[Extracted page text data]
##########

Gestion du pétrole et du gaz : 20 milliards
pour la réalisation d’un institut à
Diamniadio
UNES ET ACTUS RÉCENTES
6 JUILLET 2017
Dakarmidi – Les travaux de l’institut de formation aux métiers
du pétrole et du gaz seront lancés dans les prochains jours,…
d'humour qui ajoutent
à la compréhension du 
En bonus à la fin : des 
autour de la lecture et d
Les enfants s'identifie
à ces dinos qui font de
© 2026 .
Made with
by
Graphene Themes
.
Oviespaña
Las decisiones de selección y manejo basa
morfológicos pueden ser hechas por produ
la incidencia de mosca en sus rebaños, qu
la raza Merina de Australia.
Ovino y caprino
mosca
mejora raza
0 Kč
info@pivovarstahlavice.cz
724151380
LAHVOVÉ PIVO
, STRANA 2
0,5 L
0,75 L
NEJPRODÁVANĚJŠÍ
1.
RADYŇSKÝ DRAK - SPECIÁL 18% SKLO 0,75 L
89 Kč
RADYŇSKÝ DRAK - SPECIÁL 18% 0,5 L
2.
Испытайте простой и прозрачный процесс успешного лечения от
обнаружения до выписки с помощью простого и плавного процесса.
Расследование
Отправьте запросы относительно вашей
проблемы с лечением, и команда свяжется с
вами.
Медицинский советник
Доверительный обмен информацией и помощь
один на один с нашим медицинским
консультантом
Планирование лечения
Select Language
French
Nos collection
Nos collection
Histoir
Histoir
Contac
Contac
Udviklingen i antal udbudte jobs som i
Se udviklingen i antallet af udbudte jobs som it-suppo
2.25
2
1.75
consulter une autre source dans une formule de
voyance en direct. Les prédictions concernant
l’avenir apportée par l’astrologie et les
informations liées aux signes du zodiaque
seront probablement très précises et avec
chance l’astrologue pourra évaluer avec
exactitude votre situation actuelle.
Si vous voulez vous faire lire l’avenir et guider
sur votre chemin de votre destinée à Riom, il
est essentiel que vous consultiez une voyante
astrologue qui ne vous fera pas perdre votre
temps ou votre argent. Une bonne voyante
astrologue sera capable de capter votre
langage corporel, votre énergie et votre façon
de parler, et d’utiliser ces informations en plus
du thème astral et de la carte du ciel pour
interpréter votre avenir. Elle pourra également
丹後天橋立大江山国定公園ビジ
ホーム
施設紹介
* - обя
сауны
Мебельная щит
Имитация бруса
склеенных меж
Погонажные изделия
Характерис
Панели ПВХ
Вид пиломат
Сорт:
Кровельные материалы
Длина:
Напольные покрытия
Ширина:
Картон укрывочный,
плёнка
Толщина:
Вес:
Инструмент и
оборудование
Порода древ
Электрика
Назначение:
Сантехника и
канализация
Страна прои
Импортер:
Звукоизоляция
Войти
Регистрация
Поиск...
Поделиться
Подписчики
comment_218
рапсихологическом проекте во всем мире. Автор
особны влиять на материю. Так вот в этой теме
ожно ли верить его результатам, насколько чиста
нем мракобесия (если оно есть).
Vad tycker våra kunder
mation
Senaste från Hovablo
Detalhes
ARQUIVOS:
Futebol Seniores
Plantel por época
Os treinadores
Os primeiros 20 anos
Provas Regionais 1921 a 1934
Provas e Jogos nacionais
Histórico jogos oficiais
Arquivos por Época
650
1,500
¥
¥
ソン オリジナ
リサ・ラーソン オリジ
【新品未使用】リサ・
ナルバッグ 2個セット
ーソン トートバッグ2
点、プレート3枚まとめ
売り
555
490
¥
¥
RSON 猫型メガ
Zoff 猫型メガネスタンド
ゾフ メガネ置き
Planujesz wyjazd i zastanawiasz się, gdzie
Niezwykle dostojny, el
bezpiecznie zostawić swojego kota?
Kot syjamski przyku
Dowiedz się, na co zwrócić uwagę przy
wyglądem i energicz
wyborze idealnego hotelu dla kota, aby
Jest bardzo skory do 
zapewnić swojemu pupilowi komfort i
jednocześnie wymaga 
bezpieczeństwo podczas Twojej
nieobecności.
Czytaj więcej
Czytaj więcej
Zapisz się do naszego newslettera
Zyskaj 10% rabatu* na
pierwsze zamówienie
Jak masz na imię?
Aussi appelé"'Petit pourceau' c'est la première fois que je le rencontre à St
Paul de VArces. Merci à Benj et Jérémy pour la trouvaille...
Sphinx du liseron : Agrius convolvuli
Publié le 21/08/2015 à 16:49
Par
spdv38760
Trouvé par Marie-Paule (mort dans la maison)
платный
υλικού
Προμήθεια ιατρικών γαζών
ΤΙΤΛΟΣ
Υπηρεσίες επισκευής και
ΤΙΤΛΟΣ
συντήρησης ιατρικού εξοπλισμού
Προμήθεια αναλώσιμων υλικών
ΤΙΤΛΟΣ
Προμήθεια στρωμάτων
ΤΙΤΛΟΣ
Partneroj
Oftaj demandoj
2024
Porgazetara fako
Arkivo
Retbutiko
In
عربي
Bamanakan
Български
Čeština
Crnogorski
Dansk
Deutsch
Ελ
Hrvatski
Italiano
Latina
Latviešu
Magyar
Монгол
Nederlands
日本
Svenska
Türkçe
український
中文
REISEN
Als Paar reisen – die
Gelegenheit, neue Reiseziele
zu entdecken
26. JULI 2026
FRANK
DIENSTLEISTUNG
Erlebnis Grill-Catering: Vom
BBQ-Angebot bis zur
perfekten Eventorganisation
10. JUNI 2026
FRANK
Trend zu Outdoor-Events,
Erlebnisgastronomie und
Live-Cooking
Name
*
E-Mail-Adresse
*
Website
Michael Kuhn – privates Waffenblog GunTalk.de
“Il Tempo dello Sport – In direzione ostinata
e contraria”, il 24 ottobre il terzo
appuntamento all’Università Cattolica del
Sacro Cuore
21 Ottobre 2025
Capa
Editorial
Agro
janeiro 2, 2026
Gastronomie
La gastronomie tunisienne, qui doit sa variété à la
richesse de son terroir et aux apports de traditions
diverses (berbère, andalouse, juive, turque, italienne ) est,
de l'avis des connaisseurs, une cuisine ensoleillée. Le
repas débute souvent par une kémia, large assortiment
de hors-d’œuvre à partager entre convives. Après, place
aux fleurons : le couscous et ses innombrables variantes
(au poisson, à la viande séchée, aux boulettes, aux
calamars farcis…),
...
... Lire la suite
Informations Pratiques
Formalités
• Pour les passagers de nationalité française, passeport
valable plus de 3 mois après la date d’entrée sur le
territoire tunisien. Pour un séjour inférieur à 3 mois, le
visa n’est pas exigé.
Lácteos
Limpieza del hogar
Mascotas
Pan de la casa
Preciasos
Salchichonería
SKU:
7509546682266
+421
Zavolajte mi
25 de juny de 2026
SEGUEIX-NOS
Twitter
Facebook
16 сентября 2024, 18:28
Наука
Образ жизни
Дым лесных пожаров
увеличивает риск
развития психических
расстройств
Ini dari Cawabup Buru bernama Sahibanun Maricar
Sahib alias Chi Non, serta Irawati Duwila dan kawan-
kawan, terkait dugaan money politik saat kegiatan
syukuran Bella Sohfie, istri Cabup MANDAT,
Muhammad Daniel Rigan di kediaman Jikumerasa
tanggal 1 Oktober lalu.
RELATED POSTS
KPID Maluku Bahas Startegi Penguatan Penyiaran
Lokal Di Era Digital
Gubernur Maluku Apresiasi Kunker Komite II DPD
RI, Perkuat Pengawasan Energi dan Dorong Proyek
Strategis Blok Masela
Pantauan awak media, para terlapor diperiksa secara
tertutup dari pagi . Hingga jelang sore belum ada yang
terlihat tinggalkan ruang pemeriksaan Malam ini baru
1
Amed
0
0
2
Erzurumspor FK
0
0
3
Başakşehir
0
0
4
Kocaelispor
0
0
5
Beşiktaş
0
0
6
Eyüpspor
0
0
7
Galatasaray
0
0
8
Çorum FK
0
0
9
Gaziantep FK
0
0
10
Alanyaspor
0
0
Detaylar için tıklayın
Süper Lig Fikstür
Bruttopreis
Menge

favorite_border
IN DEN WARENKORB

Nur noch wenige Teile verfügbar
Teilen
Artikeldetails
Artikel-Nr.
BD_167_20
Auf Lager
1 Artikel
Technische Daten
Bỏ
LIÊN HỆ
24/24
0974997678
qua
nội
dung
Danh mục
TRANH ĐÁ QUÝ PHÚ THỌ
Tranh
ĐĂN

##########

Output the part of the data that opens with its first line and closes with the line containing "Расследование", copying every line without any change.

RESULT FOR THIS TASK:
Gestion du pétrole et du gaz : 20 milliards
pour la réalisation d’un institut à
Diamniadio
UNES ET ACTUS RÉCENTES
6 JUILLET 2017
Dakarmidi – Les travaux de l’institut de formation aux métiers
du pétrole et du gaz seront lancés dans les prochains jours,…
d'humour qui ajoutent
à la compréhension du 
En bonus à la fin : des 
autour de la lecture et d
Les enfants s'identifie
à ces dinos qui font de
© 2026 .
Made with
by
Graphene Themes
.
Oviespaña
Las decisiones de selección y manejo basa
morfológicos pueden ser hechas por produ
la incidencia de mosca en sus rebaños, qu
la raza Merina de Australia.
Ovino y caprino
mosca
mejora raza
0 Kč
info@pivovarstahlavice.cz
724151380
LAHVOVÉ PIVO
, STRANA 2
0,5 L
0,75 L
NEJPRODÁVANĚJŠÍ
1.
RADYŇSKÝ DRAK - SPECIÁL 18% SKLO 0,75 L
89 Kč
RADYŇSKÝ DRAK - SPECIÁL 18% 0,5 L
2.
Испытайте простой и прозрачный процесс успешного лечения от
обнаружения до выписки с помощью простого и плавного процесса.
Расследование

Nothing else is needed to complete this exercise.